= DIRECTIONS =
Print the full set of records below, character for character and picture-free.

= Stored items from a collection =
= = =
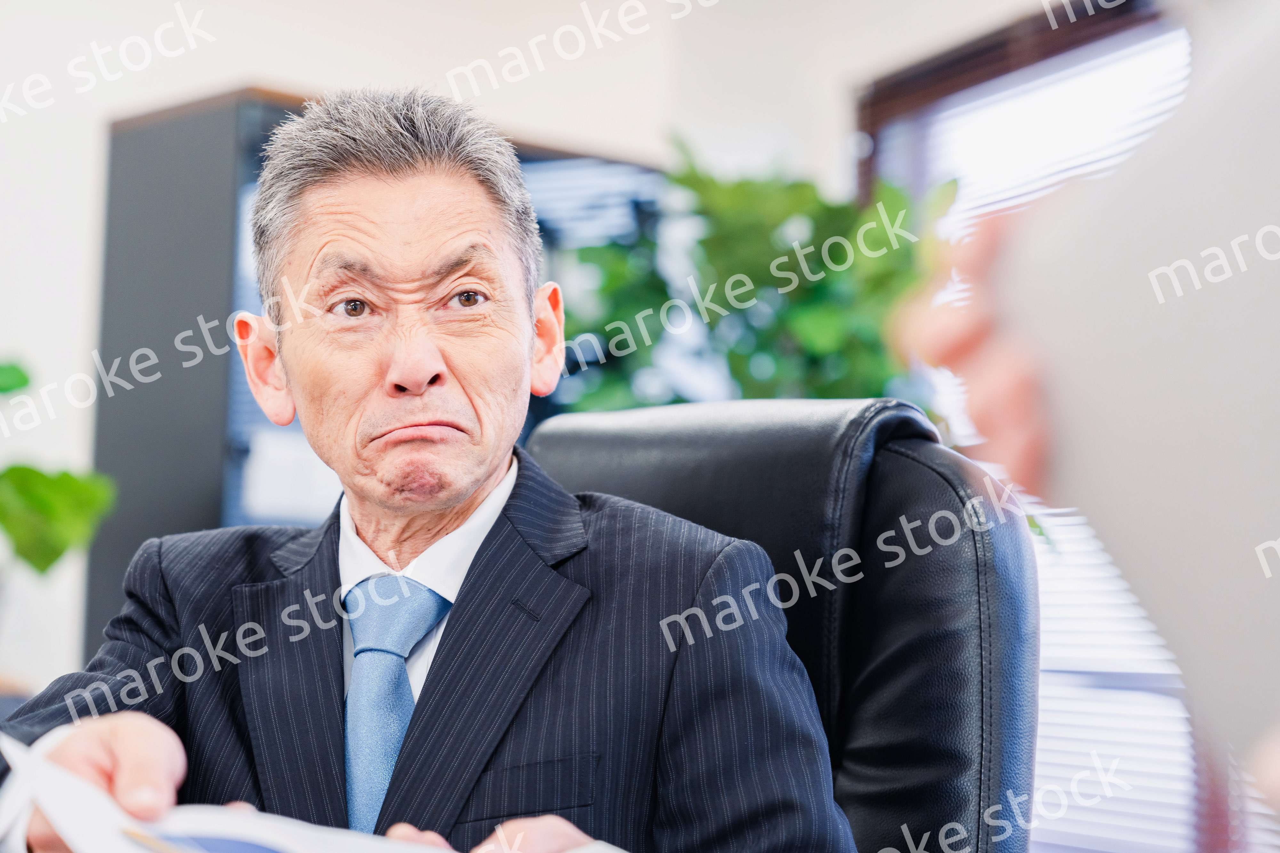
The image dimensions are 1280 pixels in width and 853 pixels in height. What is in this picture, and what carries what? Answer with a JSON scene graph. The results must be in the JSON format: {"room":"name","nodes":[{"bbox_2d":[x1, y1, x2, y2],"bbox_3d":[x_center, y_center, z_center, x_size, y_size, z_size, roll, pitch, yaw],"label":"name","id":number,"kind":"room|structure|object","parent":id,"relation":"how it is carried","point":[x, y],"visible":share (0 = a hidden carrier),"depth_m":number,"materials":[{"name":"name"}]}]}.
{"room":"office","nodes":[
{"label":"office","id":0,"kind":"room"},
{"bbox_2d":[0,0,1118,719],"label":"wall","id":1,"kind":"structure","parent":0,"point":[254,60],"depth_m":4.95,"materials":[{"name":"white paint"}]},
{"bbox_2d":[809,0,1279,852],"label":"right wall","id":2,"kind":"structure","parent":0,"point":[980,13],"depth_m":4.48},
{"bbox_2d":[852,0,1228,852],"bbox_3d":[1.160,0.034,4.317,0.107,1.720,2.236,4,-6,-37],"label":"window","id":3,"kind":"structure","parent":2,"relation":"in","point":[1091,38],"depth_m":4.73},
{"bbox_2d":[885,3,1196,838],"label":"window blind","id":4,"kind":"object","parent":3,"relation":"attached to","point":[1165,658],"visible":0.26,"depth_m":4.69,"materials":[{"name":"white"}]},
{"label":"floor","id":5,"kind":"structure","parent":0,"visible":0},
{"bbox_2d":[0,359,115,578],"bbox_3d":[-1.131,0.124,3.905,0.550,0.616,0.519,4,-6,-37],"label":"potted plant","id":6,"kind":"object","parent":5,"relation":"on","point":[3,389],"visible":0.98,"depth_m":3.91,"materials":[{"name":"green plant"}]},
{"bbox_2d":[87,84,674,663],"bbox_3d":[-0.413,0.362,4.737,1.146,1.801,0.461,4,-6,-37],"label":"cabinet","id":7,"kind":"object","parent":5,"relation":"on","point":[118,135],"visible":0.21,"depth_m":4.44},
{"bbox_2d":[556,132,957,414],"bbox_3d":[0.244,0.058,4.389,0.826,1.159,0.831,4,-6,-37],"label":"potted plant","id":8,"kind":"object","parent":5,"relation":"on","point":[677,180],"visible":0.43,"depth_m":4.26,"materials":[{"name":"green plant"}]},
{"bbox_2d":[524,395,1042,852],"bbox_3d":[-0.089,0.479,1.819,0.743,1.036,0.674,4,-6,-37],"label":"office chair","id":9,"kind":"object","parent":5,"relation":"on","point":[635,439],"visible":0.57,"depth_m":1.91,"materials":[{"name":"black leather"}]},
{"bbox_2d":[0,83,858,852],"bbox_3d":[-0.161,0.187,1.846,0.433,0.882,0.751,2,-5,-14],"label":"man","id":10,"kind":"object","parent":9,"relation":"on","point":[459,501],"visible":0.87,"depth_m":1.75},
{"bbox_2d":[0,726,627,852],"bbox_3d":[-0.166,0.220,1.297,0.311,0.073,0.346,3,-5,-27],"label":"paper","id":11,"kind":"object","parent":10,"relation":"in","point":[241,822],"visible":0.88,"depth_m":1.30,"materials":[{"name":"white paper"}]},
{"bbox_2d":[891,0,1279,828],"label":"person","id":12,"kind":"object","parent":5,"relation":"on","point":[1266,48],"visible":0.87,"depth_m":0.62},
{"bbox_2d":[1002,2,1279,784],"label":"paper","id":13,"kind":"object","parent":12,"relation":"in","point":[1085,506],"visible":0.96,"depth_m":0.66,"materials":[{"name":"white paper"}]}
]}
= = =
= WRITTEN REPLY =
The image dimensions are 1280 pixels in width and 853 pixels in height. What is in this picture, and what carries what? Answer with a JSON scene graph. The results must be in the JSON format: {"room":"name","nodes":[{"bbox_2d":[x1, y1, x2, y2],"bbox_3d":[x_center, y_center, z_center, x_size, y_size, z_size, roll, pitch, yaw],"label":"name","id":number,"kind":"room|structure|object","parent":id,"relation":"how it is carried","point":[x, y],"visible":share (0 = a hidden carrier),"depth_m":number,"materials":[{"name":"name"}]}]}.
{"room":"office","nodes":[
{"label":"office","id":0,"kind":"room"},
{"bbox_2d":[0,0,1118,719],"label":"wall","id":1,"kind":"structure","parent":0,"point":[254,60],"depth_m":4.95,"materials":[{"name":"white paint"}]},
{"bbox_2d":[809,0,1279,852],"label":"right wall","id":2,"kind":"structure","parent":0,"point":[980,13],"depth_m":4.48},
{"bbox_2d":[852,0,1228,852],"bbox_3d":[1.160,0.034,4.317,0.107,1.720,2.236,4,-6,-37],"label":"window","id":3,"kind":"structure","parent":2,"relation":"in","point":[1091,38],"depth_m":4.73},
{"bbox_2d":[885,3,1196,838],"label":"window blind","id":4,"kind":"object","parent":3,"relation":"attached to","point":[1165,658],"visible":0.26,"depth_m":4.69,"materials":[{"name":"white"}]},
{"label":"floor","id":5,"kind":"structure","parent":0,"visible":0},
{"bbox_2d":[0,359,115,578],"bbox_3d":[-1.131,0.124,3.905,0.550,0.616,0.519,4,-6,-37],"label":"potted plant","id":6,"kind":"object","parent":5,"relation":"on","point":[3,389],"visible":0.98,"depth_m":3.91,"materials":[{"name":"green plant"}]},
{"bbox_2d":[87,84,674,663],"bbox_3d":[-0.413,0.362,4.737,1.146,1.801,0.461,4,-6,-37],"label":"cabinet","id":7,"kind":"object","parent":5,"relation":"on","point":[118,135],"visible":0.21,"depth_m":4.44},
{"bbox_2d":[556,132,957,414],"bbox_3d":[0.244,0.058,4.389,0.826,1.159,0.831,4,-6,-37],"label":"potted plant","id":8,"kind":"object","parent":5,"relation":"on","point":[677,180],"visible":0.43,"depth_m":4.26,"materials":[{"name":"green plant"}]},
{"bbox_2d":[524,395,1042,852],"bbox_3d":[-0.089,0.479,1.819,0.743,1.036,0.674,4,-6,-37],"label":"office chair","id":9,"kind":"object","parent":5,"relation":"on","point":[635,439],"visible":0.57,"depth_m":1.91,"materials":[{"name":"black leather"}]},
{"bbox_2d":[0,83,858,852],"bbox_3d":[-0.161,0.187,1.846,0.433,0.882,0.751,2,-5,-14],"label":"man","id":10,"kind":"object","parent":9,"relation":"on","point":[459,501],"visible":0.87,"depth_m":1.75},
{"bbox_2d":[0,726,627,852],"bbox_3d":[-0.166,0.220,1.297,0.311,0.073,0.346,3,-5,-27],"label":"paper","id":11,"kind":"object","parent":10,"relation":"in","point":[241,822],"visible":0.88,"depth_m":1.30,"materials":[{"name":"white paper"}]},
{"bbox_2d":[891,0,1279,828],"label":"person","id":12,"kind":"object","parent":5,"relation":"on","point":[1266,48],"visible":0.87,"depth_m":0.62},
{"bbox_2d":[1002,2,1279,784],"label":"paper","id":13,"kind":"object","parent":12,"relation":"in","point":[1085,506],"visible":0.96,"depth_m":0.66,"materials":[{"name":"white paper"}]}
]}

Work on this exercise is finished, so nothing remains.